The project developed a functional automated ‘intelligent LFT’ (iLFT) system.

Methods

This algorithm uses the combination of diagnostic criteria for liver disease, an investigation ordering and reporting system, and the tracked blood sciences system. iLFT produces a diagnosis or description of the abnormality with staging information and suggestions for further management. In general allowing allocation to 3 broad outcomes series of outcomes; a) diagnosis requiring complex treatment or advanced liver disease, b) a diagnosis of early or simple liver disease, c) where a clear diagnosis is not made; the GP receives staging and prognostic information including referral criterion.

Methods

A step wedge design trial was conducted in 6 GP practices (covering 30 000 patients).
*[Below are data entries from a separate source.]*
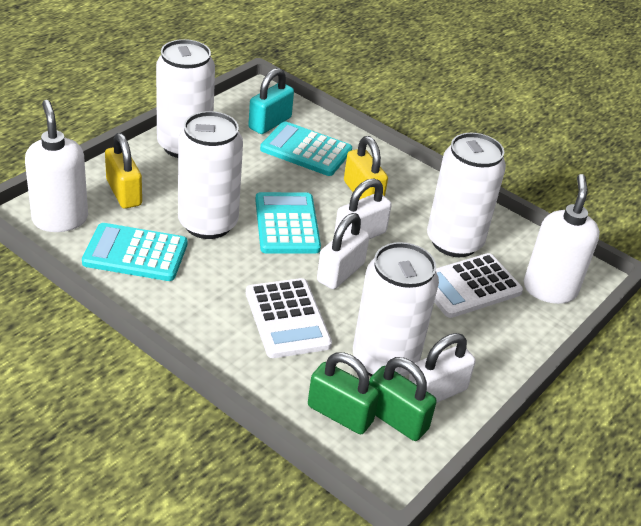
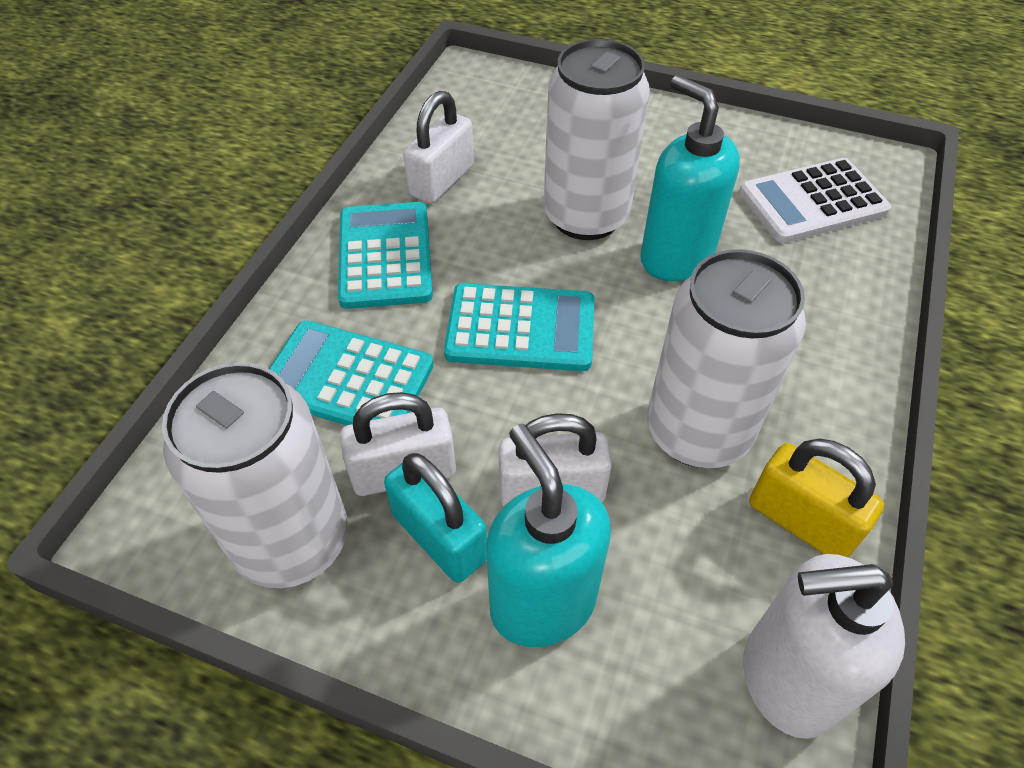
green padlock: [308,353,380,434] [369,357,437,441] = 2 -> none = 0
turquoise soap dispenser: none = 0 -> [486,424,611,647] [640,75,740,281] = 2
white calculator: [246,278,332,358] [434,253,523,318] = 2 -> [739,158,891,243] = 1
white can: [156,39,215,158] [178,111,243,239] [353,242,439,377] [427,133,506,257] = 4 -> [162,363,348,588] [543,39,650,240] [647,249,806,468] = 3
white soap dispenser: [25,100,88,232] [524,174,600,304] = 2 -> [743,554,905,739] = 1
yellow padlock: [105,133,142,209] [344,136,388,200] = 2 -> [749,439,884,558] = 1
Patients with LFTs measured in the previous 6 months with abnormalities were retrospectively used as controls. During the intervention period (6 months); GPs requested the iLFT option and those patients with abnormal LFTs were assessed.

Results

Of 719 patients recruited, (Controls=490; interventional group=229) the iLFT system increased the diagnosis liver disease from first test abnormal LFT cohorts from 16% to 56%. The adjusted (for the step wedge design) difference in rate of liver disease diagnosis was a highly significant increase of 43% (95% CI 27%, 59%)

Results

Health economic analysis showed an incremental care-equivalent ratio (ICER) of £284 and over a patient lifetime increased quality adjusted life years and saving the NHS (or equivalent healthcare providers) an average £3216 per patient – an unequivocally dominant strategy.

Conclusions

iLFT increases liver disease diagnosis, improving quality of care and is unequivocally cost effective. These outcomes can be achieved with minor changes to working practices and existing lab infrastructure and ultimately aim to Result in appropriation of individuals being managed in the most apposite clinical infrastructure.